7.1 Communicating with Families: Teacher communicates with families about students’ progress on a regular basis, respecting cultural norms, and is available as needed to respond to family concerns.
For me, communicating with families begins with inviting and culturally respectful contact but doesn’t end there. Communicating with families also means following through on concerns and questions that arise out of that initial contact. One technique for fostering excellent communication with families is the positive phone call home at the beginning of the year. This positive phone call lets families know that you are available and approachable, gives clear information about how to contact you, and invites open communication about concerns and questions. In addition, by establishing a precedence of “good news,” you make future phone calls home easier and more productive, even if they may arise in response to problems in the classroom.
This year, due to labor negotiations and a delayed first day of school, establishing positive communication with our students’ families was particularly important. Seattle Public Schools began on the same day that the school in which I intern had originally scheduled its Curriculum Night Open House. When Curriculum Night was rescheduled, I used sharing that information as an opportunity to make positive phone contact with all of the families of our 10th grade Honors Language Arts students. I introduced myself, explained that my mentor teacher and I would be following a co-teaching model, with changing roles throughout the year, shared two methods for contacting me, and informed parents of the rescheduled Curriculum Night date and time. I also asked whether parents had any questions about my role in the classroom. Here is an image of the script I used for those phone calls, recorded in my teaching logbook:
We have 65 students in two periods and I either spoke with or left a voice message for 57 parents or guardians total; the other eight had unlisted or inactive phone service. I kept track of the phone calls on each students’ information card, simply noting the date and an “M” if I left a message rather than had direct contact. This practice serves as a record of my contact with families. At the bottom of the Script for initial phone calls home image you can see the most important notes I take during such phone calls: specific information shared by parents or guardians that will help me in serving my students.
In order to remember and respond to this information, I also record it in a different section of my teaching logbook, organized by period, which I review weekly and to which I add notes on observations and informal assessments of individual student progress in targeted areas. This allows me to address the second and, for me, most important aspect of communicating with student families: following through on concerns and questions.
During my start-of-year phone calls, for example, one parent expressed concern over her daughter’s writing skills, particularly over writing anxiety and difficulty beginning and sustaining the writing process. That parent and I discussed several specific techniques for initiating writing and for helping students to find a writing process that works for them. Three weeks later I made phone calls home to all of the parents who had shared specific concerns. When I spoke with the parent of this student, I referred to our initial phone call, and explained that we were doing several on-demand writing assignments for our current unit and why. Here is an image of my notes regarding that follow-up phone call:
In this example, you can see that I referred to the purpose of those writing tasks and to specific observations made about the student’s ability to handle the first task. I noted that the student appeared confident while writing, was immediately on-task, turned her writing in before the end of the period, and wrote a full page responding to the prompt. I intentionally made this phone call before grading the assignment because I wanted the focus of our communication to be on the students’ writing confidence and habits, rather than an evaluation of the finished product. You can also see, at the end of my phone call notes, that the parent and I discussed a way to foster a “next step” in writing fluidity: out loud editing. I am pleased to report that the student is receiving help at home in editing her writing out loud, and that when I read her in-class paragraph I noted several edits to her text that corrected awkward or grammatically incorrect sentences. This information indicates that my communication and follow-through with families resulted in the student’s progress as a writer and editor.

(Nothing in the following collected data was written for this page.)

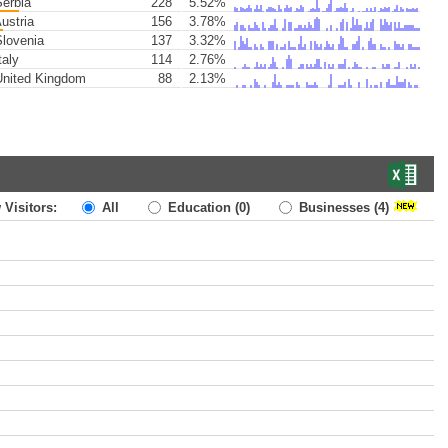
erbia
228
5.52%
ustria
156
3.78%
lovenia
137
3.32%
taly
114
2.76%
nited Kingdom
88
2.13%
 Visitors:
All
Education
(0)
Businesses
(4)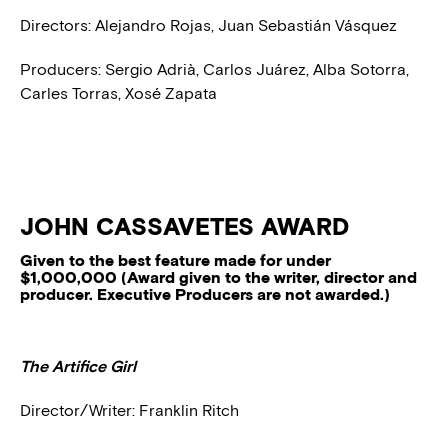
Directors: Alejandro Rojas, Juan Sebastián Vásquez
Producers: Sergio Adrià, Carlos Juárez, Alba Sotorra,
Carles Torras, Xosé Zapata
JOHN CASSAVETES AWARD
Given to the best feature made for under
$1,000,000 (Award given to the writer, director and
producer. Executive Producers are not awarded.)
The Artifice Girl
Director/Writer: Franklin Ritch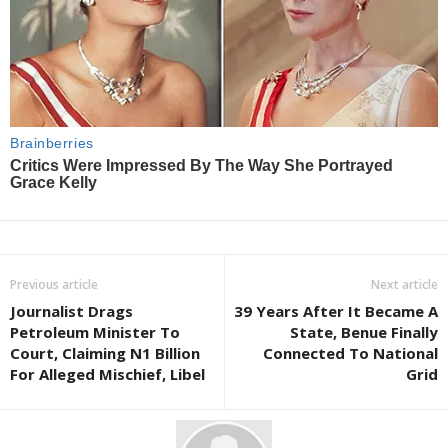
Previous article
Next article
Journalist Drags
39 Years After It Became A
Petroleum Minister To
State, Benue Finally
Court, Claiming N1 Billion
Connected To National
For Alleged Mischief, Libel
Grid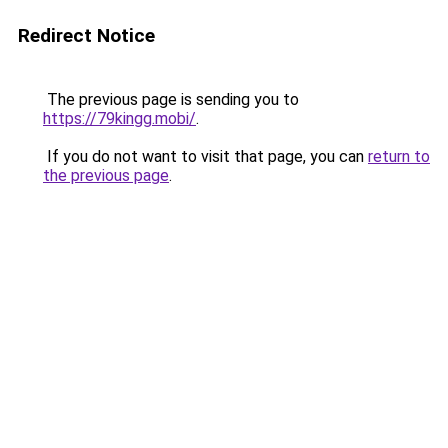
Redirect Notice
The previous page is sending you to
https://79kingg.mobi/
.
If you do not want to visit that page, you can
return to
the previous page
.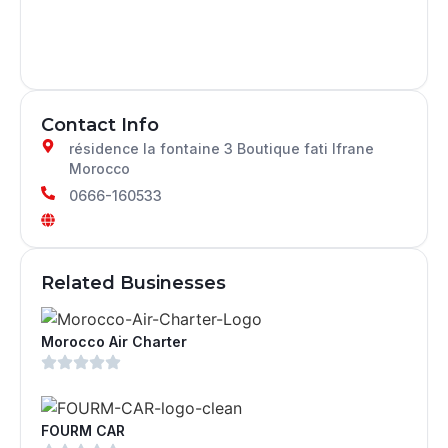
Contact Info
résidence la fontaine 3 Boutique fati Ifrane
Morocco
0666-160533
Related Businesses
Morocco Air Charter
FOURM CAR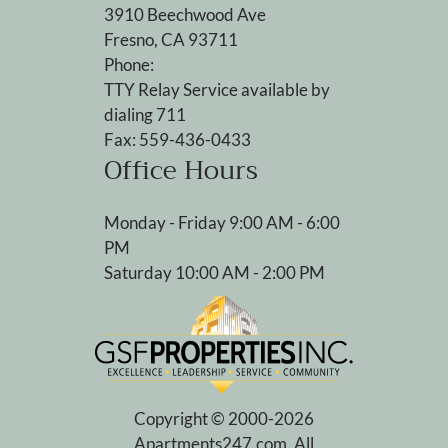
3910 Beechwood Ave
Fresno, CA 93711
Phone:
TTY Relay Service available by
dialing 711
Fax: 559-436-0433
Office Hours
Monday - Friday 9:00 AM - 6:00
PM
Saturday 10:00 AM - 2:00 PM
Copyright © 2000-2026
Apartments247.com
. All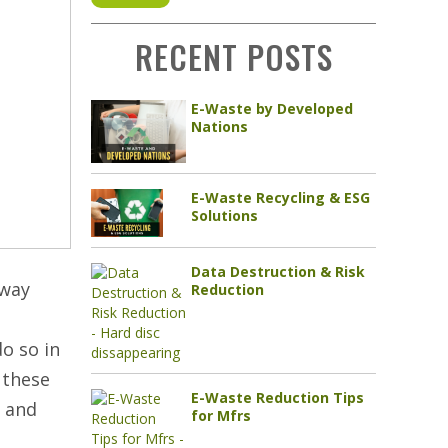
RECENT POSTS
E-Waste by Developed
Nations
E-Waste Recycling & ESG
Solutions
Data Destruction & Risk
away
Reduction
do so in
 these
E-Waste Reduction Tips
h and
for Mfrs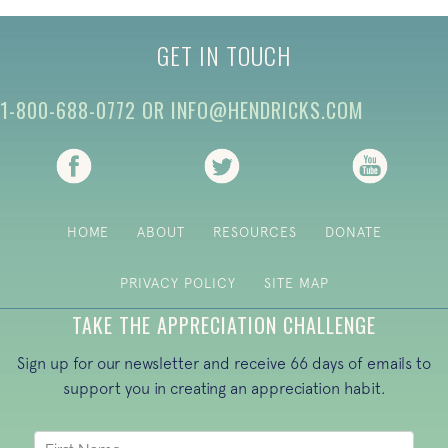
GET IN TOUCH
1-800-688-0772
OR
INFO@HENDRICKS.COM
(opens in new tab)
(opens in new tab)
(opens i
HOME
ABOUT
RESOURCES
DONATE
PRIVACY POLICY
SITE MAP
TAKE THE APPRECIATION CHALLENGE
Sign up for our newsletter and receive 66 days of emails to
support you in creating an appreciation habit.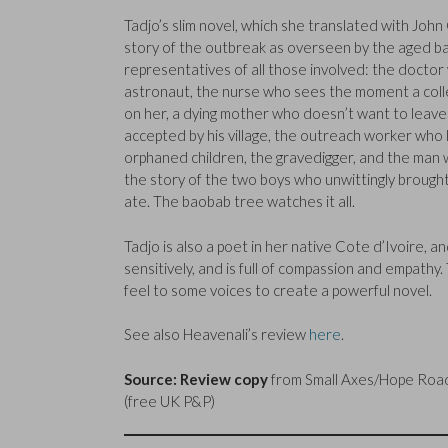
Tadjo’s slim novel, which she translated with John 
story of the outbreak as overseen by the aged b
representatives of all those involved: the doctor 
astronaut, the nurse who sees the moment a coll
on her, a dying mother who doesn’t want to leave
accepted by his village, the outreach worker who 
orphaned children, the gravedigger, and the man w
the story of the two boys who unwittingly brough
ate. The baobab tree watches it all.
Tadjo is also a poet in her native Cote d’Ivoire, a
sensitively, and is full of compassion and empath
feel to some voices to create a powerful novel.
See also Heavenali’s review
here
.
Source: Review copy
from Small Axes/Hope Road 
(free UK P&P)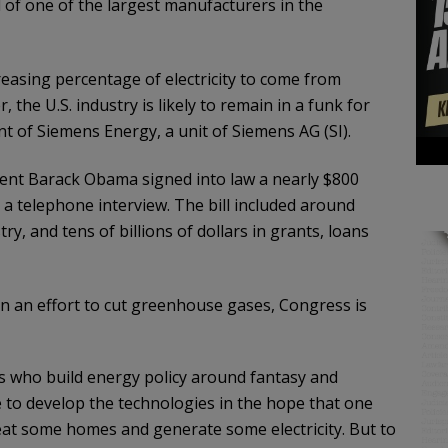
ad of one of the largest manufacturers in the
easing percentage of electricity to come from
the U.S. industry is likely to remain in a funk for
nt of Siemens Energy, a unit of Siemens AG (SI).
ident Barack Obama signed into law a nearly $800
 a telephone interview. The bill included around
try, and tens of billions of dollars in grants, loans
n an effort to cut greenhouse gases, Congress is
 who build energy policy around fantasy and
ue to develop the technologies in the hope that one
heat some homes and generate some electricity. But to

One thing I would like to improve about my parent communication at the beginning of the year is finding a way to continue positive outreach to every family throughout the year. While it is both manageable and worthwhile to continue phone communication with a few families who have requested targeted observation and support, individual phone calls to 60 parents takes about three hours; for all 140 students it would take over five hours. When I have my own classroom, I plan on asking parents if they would like to receive regular email updates on our classroom and building a parent/guardian email list for each class. I would send an email to families at the beginning of each unit. That email would outline essential questions and objectives for the unit as a whole. I would also attach a link, if available, to an article or short story the students are reading in class, in order to spark shared literacy and conversation at home.